One of the surprises of this year’s Rugby Championship has been just how strong the New Zealand side have been. That might sound like an odd thing to say about the current world champions, but the perception before this tournament was that the significantly younger Australian and South African squads would be more than a match for Steve Hansen’s team.
That hasn’t proved to be the case at all. The All Blacks were rampant in their opening game in Australia, taking advantage of some poor defending to run in score after score. They then had the better of a lower scoring game in the return fixture the following week. Now they have a visit from Argentina to deal with.
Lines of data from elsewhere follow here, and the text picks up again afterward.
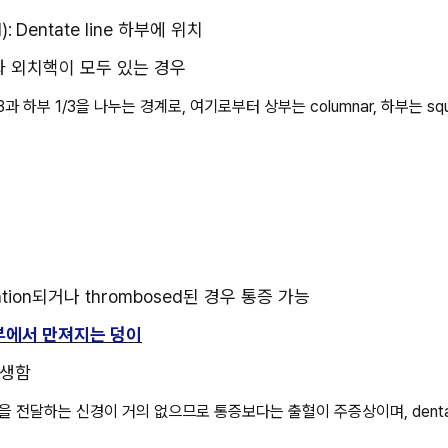
):
Dentate line 하부에 위치
치핵과 외치핵이 모두 있는 경우
 상부 2/3과 하부 1/3을 나누는 경계로, 여기로부터 상부는 columnar, 하부는 s
ation되거나 thrombosed된 경우 통증 가능
부에서 만져지는 덩이
발생함
 통증을 전달하는 신경이 거의 없으므로 통증보다는 출혈이 주증상이며, denta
The Pumas are demonstrably the weakest team in the competition this year. In one respect that is not unexpected. It took Italy many years to adjust to the rigors of the Six Nations and this, the southern hemisphere version of that contest, is if anything an even tougher prospect. However, Argentina are routinely regarded as one of the best dozen sides in the world and sides that good shouldn’t be shipping 95 points over two games against South Africa.
The fear for the Argentines is that this game will turn out to be something of a non-contest. The markets certainly think that it is, with Betfair going as long as 43/1 on their chances of victory. New Zealand, meanwhile, are as short as 1/66. These are extraordinary odds for a two team contest, and yet it is hard to say that they are skewed, at least not on the basis of the two sides’ form thus far.
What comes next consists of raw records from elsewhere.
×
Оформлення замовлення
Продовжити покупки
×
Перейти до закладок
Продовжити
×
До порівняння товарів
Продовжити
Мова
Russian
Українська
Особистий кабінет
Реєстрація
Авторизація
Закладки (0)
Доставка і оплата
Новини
If anyone was thinking that the All Blacks might go a bit easy on weaker opponents, then they don’t know Hansen very well and didn’t see his side thrash a below-strength French side three times back in June. Veteran fly half Dan Carter is recalled, and the only two missing members of their first choice XV, Ma’a Nonu and Owen Franks, are both injured.
For the Pumas, there is the relief of knowing that captain Juan Martin Fernandez Lobbe has at last been passed fit after missing the South Africa games with a calf injury. Flanker Pablo Montera will be pleased to have been cleared of eye-gouging in the last game and to have avoided suspension, but his back row colleague Leonardo Senatore misses the rest of the tournament after being banned for biting. Veteran centre Felipe Contepomi, who captained the side in Lobbe’s absence, is dropped to the bench as Coach Graham Henry – himself a former All Black coach – tries to find a combination to test the hosts.
The important question, though, is where can we find value sports picks in a market where New Zealand are so dominant. The best option is to try some of the less favoured markets. That means looking at something like the first scoring play market. With Carter back on board the All Blacks’ goal kicking is improved, to a New Zealand penalty at 17/10 with Paddy Power looks a good rugby pick here.
You can also make a little money on the position of the first try scorer. New Zealand have scored heavily through their back three, so a bet on it being a winger or full back will make you a small profit, with Paddy Power offering 6/4 betting odds on that.